─── EXTRAIT DU DOCUMENT
Le Royaume-Uni, l’Allemagne et la France arrivent en tête du palmarès européen, dépassant chacun les 300 000 emplois dans le secteur des applications mobiles en avril 2018. Londres, Paris et Amsterdam occupent les trois premières places du classement des villes les plus dynamiques en termes de création de postes avec, respectivement, 138 000, 119 000 et 89 000 emplois en janvier 2017.

Pour la première fois, en 2017, le nombre d’emplois du secteur des applications en Europe (28 États membres, plus la Norvège et la Suisse) est supérieur à celui des États-Unis : 1,89 million contre 1,73 million. La part des emplois liés à l’économie des applications sur le total des emplois (app intensity : intensité de l’emploi) reste pourtant supérieure aux États-Unis (1,1 %), comparativement à l’Europe (0,84 %) en 2017. Néanmoins, pour la même année, cinq pays européens affichent une intensité de l’emploi supérieure à celle des États-Unis : la Finlande (2,2 %) ; les Pays-Bas (2,2 %) ; la Suède (2,0 %) ; la Norvège (1,9 %) et le Danemark (1,6 %). À titre de comparaison, l’État américain offrant la plus forte intensité de l’emploi dans le secteur des applications est la Californie (2,7 %).
──────
─── ENTRÉES FOURNIES
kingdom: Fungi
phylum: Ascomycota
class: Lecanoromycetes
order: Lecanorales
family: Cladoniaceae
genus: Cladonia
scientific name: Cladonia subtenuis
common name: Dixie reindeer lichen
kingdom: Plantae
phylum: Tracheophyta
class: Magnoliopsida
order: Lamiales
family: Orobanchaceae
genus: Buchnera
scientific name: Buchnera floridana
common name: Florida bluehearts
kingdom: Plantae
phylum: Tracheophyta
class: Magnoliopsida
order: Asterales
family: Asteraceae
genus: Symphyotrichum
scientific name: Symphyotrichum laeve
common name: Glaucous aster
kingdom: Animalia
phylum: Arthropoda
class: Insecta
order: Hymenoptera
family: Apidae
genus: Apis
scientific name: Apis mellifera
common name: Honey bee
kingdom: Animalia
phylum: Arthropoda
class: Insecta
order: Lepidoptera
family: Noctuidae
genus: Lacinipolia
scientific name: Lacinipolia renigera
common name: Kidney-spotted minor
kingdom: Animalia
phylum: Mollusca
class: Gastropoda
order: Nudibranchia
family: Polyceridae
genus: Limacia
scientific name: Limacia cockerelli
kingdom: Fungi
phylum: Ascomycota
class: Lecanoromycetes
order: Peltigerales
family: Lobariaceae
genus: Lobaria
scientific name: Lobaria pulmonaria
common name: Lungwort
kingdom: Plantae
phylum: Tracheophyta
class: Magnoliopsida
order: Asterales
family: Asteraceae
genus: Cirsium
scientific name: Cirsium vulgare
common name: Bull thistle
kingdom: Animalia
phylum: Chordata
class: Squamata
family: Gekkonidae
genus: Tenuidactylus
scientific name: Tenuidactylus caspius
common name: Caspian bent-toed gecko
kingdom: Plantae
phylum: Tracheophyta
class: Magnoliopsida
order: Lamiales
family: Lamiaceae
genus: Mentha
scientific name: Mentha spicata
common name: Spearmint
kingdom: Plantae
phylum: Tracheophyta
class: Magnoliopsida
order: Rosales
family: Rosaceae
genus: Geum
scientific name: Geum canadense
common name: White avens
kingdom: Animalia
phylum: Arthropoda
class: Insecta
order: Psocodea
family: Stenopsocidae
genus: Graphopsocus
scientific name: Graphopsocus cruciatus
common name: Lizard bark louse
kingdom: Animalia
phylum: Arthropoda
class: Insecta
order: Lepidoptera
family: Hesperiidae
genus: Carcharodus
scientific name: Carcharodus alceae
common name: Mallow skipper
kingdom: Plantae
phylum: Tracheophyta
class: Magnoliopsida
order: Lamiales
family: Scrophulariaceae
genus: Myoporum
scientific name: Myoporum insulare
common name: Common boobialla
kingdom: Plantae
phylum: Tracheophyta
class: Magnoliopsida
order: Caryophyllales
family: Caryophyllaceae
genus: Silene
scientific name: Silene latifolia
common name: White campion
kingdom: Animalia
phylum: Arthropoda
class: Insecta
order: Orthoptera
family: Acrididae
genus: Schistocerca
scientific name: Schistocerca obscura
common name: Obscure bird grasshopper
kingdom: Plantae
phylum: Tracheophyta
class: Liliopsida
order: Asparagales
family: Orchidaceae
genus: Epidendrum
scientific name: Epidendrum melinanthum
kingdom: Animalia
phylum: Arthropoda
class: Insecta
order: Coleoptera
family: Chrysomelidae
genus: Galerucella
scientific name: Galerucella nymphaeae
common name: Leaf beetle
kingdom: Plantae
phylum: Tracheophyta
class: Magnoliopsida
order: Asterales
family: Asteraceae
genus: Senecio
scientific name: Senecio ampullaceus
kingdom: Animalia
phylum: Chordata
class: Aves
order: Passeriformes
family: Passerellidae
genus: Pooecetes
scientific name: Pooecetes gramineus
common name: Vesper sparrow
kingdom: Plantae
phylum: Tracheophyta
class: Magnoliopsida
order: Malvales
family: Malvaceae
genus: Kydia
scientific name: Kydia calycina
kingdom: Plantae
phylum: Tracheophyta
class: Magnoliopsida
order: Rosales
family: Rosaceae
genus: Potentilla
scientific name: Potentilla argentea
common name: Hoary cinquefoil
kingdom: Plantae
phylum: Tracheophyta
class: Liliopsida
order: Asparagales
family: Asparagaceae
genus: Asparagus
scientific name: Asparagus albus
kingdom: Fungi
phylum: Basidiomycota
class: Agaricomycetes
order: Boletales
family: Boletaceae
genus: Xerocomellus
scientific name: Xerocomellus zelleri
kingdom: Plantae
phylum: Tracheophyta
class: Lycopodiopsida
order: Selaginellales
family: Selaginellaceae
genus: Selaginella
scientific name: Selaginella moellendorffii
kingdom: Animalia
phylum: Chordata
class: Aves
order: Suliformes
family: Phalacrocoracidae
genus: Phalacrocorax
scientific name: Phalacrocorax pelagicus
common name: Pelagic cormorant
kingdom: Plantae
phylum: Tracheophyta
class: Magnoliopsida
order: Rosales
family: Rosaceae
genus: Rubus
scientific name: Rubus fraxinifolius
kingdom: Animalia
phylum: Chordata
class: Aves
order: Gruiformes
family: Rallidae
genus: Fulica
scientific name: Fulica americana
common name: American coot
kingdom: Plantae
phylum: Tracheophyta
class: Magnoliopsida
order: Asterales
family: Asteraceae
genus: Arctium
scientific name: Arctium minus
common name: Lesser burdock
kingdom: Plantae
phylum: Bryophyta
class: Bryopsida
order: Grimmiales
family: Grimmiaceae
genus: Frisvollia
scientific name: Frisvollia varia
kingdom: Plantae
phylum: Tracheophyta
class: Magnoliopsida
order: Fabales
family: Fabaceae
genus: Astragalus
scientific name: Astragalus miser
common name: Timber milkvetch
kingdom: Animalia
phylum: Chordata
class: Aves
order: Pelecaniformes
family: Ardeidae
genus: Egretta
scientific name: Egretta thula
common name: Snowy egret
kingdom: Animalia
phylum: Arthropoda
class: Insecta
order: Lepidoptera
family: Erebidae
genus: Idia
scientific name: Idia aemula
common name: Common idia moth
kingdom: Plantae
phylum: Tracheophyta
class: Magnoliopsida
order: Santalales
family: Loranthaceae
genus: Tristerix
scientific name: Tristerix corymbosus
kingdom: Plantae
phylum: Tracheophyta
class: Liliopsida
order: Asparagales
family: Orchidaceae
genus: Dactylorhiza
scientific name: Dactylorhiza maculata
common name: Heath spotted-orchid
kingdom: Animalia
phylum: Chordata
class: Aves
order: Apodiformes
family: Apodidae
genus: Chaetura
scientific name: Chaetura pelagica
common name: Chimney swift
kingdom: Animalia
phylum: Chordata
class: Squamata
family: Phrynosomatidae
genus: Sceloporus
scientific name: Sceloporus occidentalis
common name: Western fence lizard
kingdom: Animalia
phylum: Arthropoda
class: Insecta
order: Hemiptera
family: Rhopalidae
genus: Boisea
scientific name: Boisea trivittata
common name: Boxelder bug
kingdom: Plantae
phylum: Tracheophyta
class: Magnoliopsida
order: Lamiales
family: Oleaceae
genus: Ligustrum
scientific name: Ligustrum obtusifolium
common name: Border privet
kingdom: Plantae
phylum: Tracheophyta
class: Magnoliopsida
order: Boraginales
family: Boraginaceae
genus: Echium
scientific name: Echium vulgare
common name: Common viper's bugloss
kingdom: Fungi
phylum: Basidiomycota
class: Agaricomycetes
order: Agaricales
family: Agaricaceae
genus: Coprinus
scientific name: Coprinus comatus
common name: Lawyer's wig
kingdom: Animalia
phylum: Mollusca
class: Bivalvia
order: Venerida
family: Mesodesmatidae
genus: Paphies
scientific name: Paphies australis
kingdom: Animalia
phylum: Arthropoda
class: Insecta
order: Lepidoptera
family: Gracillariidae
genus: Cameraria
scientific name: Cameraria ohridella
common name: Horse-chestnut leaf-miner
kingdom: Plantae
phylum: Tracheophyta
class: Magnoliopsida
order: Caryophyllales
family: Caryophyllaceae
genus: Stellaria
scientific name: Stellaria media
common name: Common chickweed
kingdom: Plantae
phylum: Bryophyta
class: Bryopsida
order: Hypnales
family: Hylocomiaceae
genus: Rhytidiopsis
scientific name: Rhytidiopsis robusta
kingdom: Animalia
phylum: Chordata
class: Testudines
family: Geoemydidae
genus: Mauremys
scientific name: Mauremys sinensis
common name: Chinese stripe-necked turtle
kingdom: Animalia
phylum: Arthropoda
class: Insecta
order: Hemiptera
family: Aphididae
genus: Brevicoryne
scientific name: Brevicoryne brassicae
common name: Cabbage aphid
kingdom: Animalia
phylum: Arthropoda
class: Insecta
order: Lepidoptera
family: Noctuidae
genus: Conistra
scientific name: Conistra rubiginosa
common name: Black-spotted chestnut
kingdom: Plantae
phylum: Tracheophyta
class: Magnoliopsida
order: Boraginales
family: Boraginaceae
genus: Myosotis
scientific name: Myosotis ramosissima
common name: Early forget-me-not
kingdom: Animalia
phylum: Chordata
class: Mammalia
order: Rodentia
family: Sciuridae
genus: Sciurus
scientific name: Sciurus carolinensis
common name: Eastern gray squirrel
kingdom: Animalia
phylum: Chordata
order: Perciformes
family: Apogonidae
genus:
──────
**TÂCHE À RÉALISER 1**
D'après le passage sur l'emploi dans l'économie des applications, quel État américain a l'intensité de l'emploi la plus forte dans ce secteur, et à quel taux ?
**TÂCHE À RÉALISER 2**
Poursuivez, s'il vous plaît, le passage sur l'emploi dans l'économie des applications après sa dernière phrase.

**CORRIGÉ DE L'EXERCICE 1**
La Californie, avec 2,7 %.

**CORRIGÉ DE L'EXERCICE 2**
Une note (Briefing) consacrée à « L’économie européenne des applis », rédigée par le service de recherche du Parlement européen (EPRS) et datant de juillet 2018, indique que les données permettant de mesurer la taille de l’économie des applications mobiles sont pour le moins variables. Une étude commandée par la Commission européenne – « Sizing the EU app economy » de 2014 – estimait le nombre d’emplois de ce secteur en Europe à 2,8 millions en 2018, auxquels s’ajouteraient 4,8 millions d’emplois dans les activités de support et de marketing, ainsi qu’un chiffre d’affaires réalisé par les sociétés de l’économie des applications atteignant 63 milliards d’euros en 2018, soit près du tiers du marché mondial. De son côté, l’Union internationale des télécommunications annonçait, en 2016, que chaque nouvel emploi dans l’économie des applications au sein de l’Union européenne créerait en moyenne 1,31 emploi non technique et indirect.

À la suite de l’annonce faite par le Progressive Policy Institute des 2 millions d’emplois en Europe liés au secteur des applications, le groupe Apple a saisi l’occasion pour préciser dans un communiqué que les développeurs européens ont généré plus de 20 milliards d’euros de revenus sur le marché mondial (92 % réalisés hors de l’Europe), saluant notamment les réussites des applications françaises 24 Sèvres, La Fourchette ou encore Molotov. Le groupe américain a également indiqué collaborer avec 485 fournisseurs français, citant en exemple la société normande Eldim avec laquelle il travaille depuis dix ans et qui a inventé notamment la technologie de reconnaissance faciale installée sur l’iPhone X.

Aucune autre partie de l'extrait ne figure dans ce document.